While markets improved in the second half of the year, annually
they contracted, reducing AUM by GBP400m or 3.5%, which ultimately
delivered a total AUM/AUI of GBP13.871bn or a 22.3% increase on the
prior year.
AUM Movement GBPbn
---------------------------------- -------
Opening AUM 1 April 2022 11.341
Organic net flows 1.794
Market and investment performance (0.400)
---------------------------------- -------
Total AUM 31 March 2023 12.735
Acquisition 50% 8AM Global (AUI) 1.136
---------------------------------- -------
Total AUM/AUI 31 March 2023 13.871
---------------------------------- -------
Tatton adjusted operating profit(1) increased by 13.9% to
GBP15.8m and margins were maintained at 61.1%, as investment to
drive the future growth of the business continued. Tatton continues
to account for a greater proportion of the income and now stands at
80.2% of Group revenue and also 96.5% of the Group's trading
profits.
Paradigm revenue increased by 6.8% to GBP6.4m. The Paradigm
Mortgage business delivered a very good year, with involvement in
mortgage completions exceeding GBP14.5bn for the first time, a
10.3% increase in the year. Operating profit(1) remains in line
with the prior year at GBP2.4m following investment in our cost
base. Including new personnel and cost inflation, the corresponding
margin reduced to 37.6%.
1.Alternative performance measures are detailed in note 23.
STRATEGY, PROGRESS AND MARKET TRS
Tatton
We are delighted to celebrate the 10th Anniversary of the
incorporation of Tatton this year. The last 10 years have flown by
since we created the business and in all honesty I never envisaged
we would be so successful with a product that had yet to fully find
its place in the investment management market. There have been many
milestones on the way but our first billion of AUM to break even
and our AIM listing back in 2017, which has been very beneficial
for the business, remain the standout points. I am humbled by our
success and I would like to thank all our IFAs and firms that have
supported us over the years, and also every one of our employees
who have helped in this journey, as our success would not have been
possible without their contribution.
Over these last 10 years, Tatton has been at the forefront of a
changing financial services and investment landscape and, from a
standing start in January 2013, we have created a market leading
investment business which now manages over GBP12.7bn. This growth
has principally been through the creation and promotion of a range
of risk-rated model portfolios, which makes discretionary fund
management ("DFM") available to the mass affluent while delivering
value and consistent investment returns at a market leading cost,
exclusively on their chosen Retail Investment Platform
("Platform").
Strategic Goals and Priorities
As part of our stated Strategic Goals and Priorities, I want to
update you on our continued progress in delivering our "Roadmap to
Growth" strategy, a three-year target of increasing AUM by
GBP6.0bn, from GBP9.0bn in FY21 to GBP15.0bn by FY24, with 50%
growth delivered from organic net inflows and 50% of the growth
through acquisition. With one year to go or being two thirds of the
way through that journey, we have AUM/AUI of GBP13.9bn. We have
delivered 82% of the target, with approximately three quarters of
the target achieved through new organic flows. In fact, this year
alone we delivered record net inflows of GBP1.794bn (2022:
GBP1.277bn), a 40.5% increase on the prior year.

REQUIREMENT - Can you quote, word for word, the stretch of the Tatton annual report from "While markets improved" through "investment performance (0.400)"?

ENTRIES SUPPLIED -
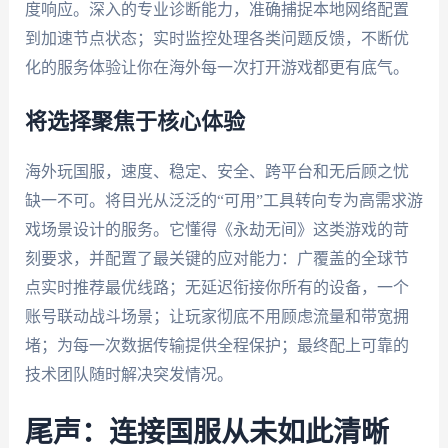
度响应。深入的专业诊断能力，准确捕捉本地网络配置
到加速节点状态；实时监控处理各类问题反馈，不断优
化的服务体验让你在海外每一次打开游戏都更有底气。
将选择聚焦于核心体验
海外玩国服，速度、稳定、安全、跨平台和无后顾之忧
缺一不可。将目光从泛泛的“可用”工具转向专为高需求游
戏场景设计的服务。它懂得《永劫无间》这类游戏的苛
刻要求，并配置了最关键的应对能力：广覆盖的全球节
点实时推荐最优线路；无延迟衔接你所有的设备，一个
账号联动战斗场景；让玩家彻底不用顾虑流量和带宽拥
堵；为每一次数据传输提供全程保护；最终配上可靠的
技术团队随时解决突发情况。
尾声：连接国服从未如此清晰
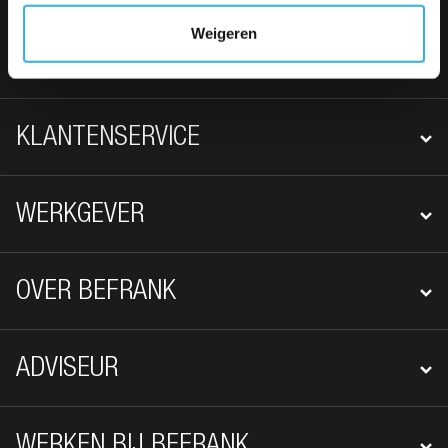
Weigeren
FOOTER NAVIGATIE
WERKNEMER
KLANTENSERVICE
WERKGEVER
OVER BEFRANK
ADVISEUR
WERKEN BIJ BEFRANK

--

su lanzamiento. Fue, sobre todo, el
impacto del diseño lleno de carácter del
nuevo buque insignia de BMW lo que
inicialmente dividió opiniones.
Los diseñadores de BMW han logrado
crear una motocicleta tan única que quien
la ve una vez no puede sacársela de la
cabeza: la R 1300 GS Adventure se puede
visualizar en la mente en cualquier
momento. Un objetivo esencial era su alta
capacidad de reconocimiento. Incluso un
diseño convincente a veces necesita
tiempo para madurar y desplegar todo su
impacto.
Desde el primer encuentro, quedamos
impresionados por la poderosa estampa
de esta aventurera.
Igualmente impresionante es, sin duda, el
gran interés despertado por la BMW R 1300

--

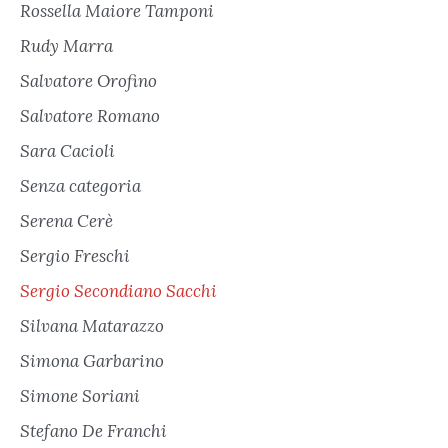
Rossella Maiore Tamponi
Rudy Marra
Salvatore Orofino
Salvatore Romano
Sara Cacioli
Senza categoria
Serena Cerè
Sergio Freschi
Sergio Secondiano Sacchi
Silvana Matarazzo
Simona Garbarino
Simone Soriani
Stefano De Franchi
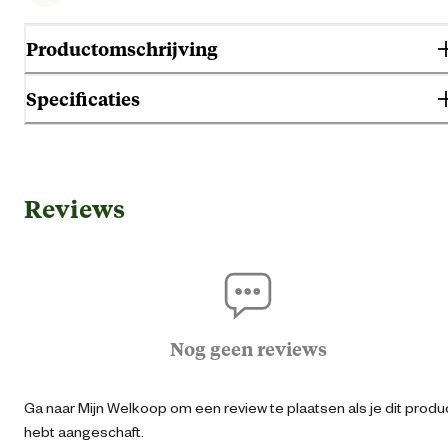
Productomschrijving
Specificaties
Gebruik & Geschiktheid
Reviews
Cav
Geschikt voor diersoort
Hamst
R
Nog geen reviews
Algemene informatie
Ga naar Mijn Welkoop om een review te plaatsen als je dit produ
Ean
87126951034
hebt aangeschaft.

REPLY TO THE EXERCISE -
While markets improved in the second half of the year, annually
they contracted, reducing AUM by GBP400m or 3.5%, which ultimately
delivered a total AUM/AUI of GBP13.871bn or a 22.3% increase on the
prior year.
AUM Movement GBPbn
---------------------------------- -------
Opening AUM 1 April 2022 11.341
Organic net flows 1.794
Market and investment performance (0.400)